__THE PROBLEM__.
Below are the records; give again exactly the line with "- T6 vertebra: bounding", the line with "- T7 vertebra: <204,293,279,357>", and each line that lies between them, and nothing besides.

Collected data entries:
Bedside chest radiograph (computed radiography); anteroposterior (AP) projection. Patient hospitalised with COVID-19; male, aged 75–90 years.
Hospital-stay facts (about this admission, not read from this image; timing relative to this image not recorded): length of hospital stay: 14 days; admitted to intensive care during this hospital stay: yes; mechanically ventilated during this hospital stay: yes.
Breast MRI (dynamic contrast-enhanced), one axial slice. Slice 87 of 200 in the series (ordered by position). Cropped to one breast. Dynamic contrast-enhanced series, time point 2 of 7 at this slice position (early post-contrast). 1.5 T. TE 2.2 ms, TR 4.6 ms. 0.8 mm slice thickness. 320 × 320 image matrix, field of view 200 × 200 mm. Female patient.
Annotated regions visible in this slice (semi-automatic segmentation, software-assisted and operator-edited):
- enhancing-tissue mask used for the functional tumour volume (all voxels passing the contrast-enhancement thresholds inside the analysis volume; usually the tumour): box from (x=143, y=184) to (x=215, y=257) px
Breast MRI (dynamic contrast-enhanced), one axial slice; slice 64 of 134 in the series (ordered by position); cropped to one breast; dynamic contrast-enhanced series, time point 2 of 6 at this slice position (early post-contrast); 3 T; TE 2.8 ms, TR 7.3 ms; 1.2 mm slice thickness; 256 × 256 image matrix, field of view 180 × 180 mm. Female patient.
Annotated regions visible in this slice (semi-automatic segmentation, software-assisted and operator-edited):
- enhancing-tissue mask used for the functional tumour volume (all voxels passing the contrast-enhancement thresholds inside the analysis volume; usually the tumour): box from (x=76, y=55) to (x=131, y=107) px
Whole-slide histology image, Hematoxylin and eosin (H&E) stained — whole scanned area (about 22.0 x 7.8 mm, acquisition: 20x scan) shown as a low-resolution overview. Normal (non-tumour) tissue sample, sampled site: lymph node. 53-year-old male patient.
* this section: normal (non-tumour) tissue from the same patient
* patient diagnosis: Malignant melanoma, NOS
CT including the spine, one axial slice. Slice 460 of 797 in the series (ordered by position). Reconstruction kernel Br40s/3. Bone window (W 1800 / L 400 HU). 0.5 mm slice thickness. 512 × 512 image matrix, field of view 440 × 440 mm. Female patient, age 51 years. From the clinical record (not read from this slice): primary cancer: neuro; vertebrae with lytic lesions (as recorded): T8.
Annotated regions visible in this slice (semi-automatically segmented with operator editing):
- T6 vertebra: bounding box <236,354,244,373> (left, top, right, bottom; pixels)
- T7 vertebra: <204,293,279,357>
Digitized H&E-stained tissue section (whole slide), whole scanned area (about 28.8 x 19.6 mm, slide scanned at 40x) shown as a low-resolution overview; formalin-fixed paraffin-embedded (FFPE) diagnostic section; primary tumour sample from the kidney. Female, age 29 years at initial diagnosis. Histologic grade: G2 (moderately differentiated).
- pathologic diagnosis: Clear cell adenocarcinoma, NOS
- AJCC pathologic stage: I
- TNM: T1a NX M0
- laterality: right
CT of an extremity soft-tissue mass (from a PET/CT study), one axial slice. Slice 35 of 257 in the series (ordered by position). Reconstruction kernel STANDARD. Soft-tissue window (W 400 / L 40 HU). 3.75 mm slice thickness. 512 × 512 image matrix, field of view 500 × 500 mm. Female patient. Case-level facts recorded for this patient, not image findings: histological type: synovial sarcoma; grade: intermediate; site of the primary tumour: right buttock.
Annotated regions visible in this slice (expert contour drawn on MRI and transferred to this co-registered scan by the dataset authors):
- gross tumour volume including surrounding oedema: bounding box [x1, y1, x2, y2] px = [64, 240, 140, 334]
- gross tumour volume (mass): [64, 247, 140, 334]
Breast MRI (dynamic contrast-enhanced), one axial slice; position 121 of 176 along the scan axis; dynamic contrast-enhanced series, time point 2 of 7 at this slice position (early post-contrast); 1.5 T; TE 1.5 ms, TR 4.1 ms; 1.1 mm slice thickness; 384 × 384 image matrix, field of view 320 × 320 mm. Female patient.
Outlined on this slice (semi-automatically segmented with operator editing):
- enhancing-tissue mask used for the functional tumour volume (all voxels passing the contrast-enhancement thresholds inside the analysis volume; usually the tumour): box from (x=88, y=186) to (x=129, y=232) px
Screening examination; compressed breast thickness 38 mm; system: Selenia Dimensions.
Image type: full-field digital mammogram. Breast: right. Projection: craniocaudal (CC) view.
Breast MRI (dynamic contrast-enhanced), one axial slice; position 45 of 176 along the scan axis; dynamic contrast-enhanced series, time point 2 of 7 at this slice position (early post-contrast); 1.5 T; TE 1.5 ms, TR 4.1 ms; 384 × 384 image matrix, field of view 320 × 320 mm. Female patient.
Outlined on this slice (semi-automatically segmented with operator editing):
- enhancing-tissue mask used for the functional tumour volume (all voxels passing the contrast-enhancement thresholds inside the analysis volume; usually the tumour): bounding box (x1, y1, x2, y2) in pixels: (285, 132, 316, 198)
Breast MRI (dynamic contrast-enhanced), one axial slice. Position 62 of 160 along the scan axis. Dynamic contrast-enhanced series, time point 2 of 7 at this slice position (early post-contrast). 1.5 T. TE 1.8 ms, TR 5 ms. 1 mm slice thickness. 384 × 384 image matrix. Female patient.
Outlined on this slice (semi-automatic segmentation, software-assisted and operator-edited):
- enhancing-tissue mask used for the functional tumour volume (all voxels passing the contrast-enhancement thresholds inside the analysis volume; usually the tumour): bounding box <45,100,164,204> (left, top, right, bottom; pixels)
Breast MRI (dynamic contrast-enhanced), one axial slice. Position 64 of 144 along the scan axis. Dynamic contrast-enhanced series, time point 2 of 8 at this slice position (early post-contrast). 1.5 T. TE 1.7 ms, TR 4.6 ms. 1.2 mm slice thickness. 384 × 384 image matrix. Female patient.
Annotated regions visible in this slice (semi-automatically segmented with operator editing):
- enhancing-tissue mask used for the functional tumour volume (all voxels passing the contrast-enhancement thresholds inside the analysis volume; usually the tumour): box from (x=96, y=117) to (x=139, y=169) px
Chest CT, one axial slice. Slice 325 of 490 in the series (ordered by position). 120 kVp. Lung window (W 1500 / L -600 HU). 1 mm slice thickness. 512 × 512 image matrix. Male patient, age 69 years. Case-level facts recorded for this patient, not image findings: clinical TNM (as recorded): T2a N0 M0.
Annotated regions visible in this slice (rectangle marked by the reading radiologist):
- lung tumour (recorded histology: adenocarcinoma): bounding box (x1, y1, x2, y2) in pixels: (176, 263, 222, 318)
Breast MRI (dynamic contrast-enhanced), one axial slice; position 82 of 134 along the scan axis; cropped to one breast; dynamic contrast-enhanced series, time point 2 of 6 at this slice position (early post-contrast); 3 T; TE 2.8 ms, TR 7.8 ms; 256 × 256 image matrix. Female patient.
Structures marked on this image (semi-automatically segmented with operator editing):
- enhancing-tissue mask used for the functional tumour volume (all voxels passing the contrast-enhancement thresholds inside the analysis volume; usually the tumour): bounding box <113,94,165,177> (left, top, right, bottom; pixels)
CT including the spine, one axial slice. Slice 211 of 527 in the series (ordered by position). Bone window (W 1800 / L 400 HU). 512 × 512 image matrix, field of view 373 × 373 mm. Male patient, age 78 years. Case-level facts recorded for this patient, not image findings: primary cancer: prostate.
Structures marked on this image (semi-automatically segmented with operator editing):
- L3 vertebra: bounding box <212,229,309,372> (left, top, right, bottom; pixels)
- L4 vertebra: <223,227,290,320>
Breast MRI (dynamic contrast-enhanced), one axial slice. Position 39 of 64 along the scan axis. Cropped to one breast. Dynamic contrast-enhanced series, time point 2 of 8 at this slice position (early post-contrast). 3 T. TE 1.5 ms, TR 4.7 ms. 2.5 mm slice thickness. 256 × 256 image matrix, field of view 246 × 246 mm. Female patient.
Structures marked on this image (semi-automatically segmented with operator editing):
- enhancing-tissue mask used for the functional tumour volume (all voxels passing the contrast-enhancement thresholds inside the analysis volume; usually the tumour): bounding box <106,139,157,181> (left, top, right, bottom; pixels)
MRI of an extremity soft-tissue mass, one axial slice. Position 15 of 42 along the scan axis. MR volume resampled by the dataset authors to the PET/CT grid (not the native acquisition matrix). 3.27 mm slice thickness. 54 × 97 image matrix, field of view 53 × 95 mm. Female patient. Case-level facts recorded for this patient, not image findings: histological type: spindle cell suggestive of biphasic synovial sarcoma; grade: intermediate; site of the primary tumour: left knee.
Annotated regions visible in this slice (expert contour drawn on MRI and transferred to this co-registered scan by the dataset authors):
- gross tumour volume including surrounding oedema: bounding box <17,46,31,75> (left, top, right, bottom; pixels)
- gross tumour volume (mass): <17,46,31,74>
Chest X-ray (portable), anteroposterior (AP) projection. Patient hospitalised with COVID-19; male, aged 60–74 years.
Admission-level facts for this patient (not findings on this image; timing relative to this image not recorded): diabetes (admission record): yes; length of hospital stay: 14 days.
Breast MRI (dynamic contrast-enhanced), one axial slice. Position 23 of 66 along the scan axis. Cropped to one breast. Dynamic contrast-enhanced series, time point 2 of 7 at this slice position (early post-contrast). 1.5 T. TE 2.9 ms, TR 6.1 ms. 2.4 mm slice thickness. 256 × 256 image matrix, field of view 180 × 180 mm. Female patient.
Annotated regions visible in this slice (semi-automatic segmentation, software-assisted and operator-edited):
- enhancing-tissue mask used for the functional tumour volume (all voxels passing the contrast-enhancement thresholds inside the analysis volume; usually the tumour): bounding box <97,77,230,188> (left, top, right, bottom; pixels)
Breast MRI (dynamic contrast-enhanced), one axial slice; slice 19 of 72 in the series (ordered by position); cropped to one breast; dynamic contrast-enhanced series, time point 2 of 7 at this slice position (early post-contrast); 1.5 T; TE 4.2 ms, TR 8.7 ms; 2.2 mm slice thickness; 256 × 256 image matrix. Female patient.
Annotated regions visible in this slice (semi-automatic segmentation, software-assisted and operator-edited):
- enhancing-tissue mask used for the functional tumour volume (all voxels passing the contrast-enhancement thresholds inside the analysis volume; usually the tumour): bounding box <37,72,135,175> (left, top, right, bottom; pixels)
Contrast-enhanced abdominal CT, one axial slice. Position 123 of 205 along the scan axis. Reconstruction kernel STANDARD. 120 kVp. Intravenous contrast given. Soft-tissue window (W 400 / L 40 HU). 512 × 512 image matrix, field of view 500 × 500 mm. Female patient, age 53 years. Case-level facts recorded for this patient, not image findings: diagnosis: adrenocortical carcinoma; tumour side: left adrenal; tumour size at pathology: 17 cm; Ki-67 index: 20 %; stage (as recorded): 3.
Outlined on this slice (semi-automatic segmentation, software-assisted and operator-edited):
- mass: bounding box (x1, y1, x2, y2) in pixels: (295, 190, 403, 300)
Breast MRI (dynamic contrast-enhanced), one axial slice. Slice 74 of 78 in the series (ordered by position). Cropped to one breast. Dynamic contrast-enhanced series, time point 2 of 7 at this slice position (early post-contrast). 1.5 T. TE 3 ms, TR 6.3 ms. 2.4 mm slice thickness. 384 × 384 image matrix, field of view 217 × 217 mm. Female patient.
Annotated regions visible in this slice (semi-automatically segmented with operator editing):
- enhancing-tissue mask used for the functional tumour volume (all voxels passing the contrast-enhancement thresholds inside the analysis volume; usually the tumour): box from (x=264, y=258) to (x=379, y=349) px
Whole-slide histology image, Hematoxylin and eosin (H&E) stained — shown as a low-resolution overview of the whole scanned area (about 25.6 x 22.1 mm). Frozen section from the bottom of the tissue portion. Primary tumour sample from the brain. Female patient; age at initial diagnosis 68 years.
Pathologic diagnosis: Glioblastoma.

__EXERCISE OUTPUT__.
- T6 vertebra: bounding box <236,354,244,373> (left, top, right, bottom; pixels)
- T7 vertebra: <204,293,279,357>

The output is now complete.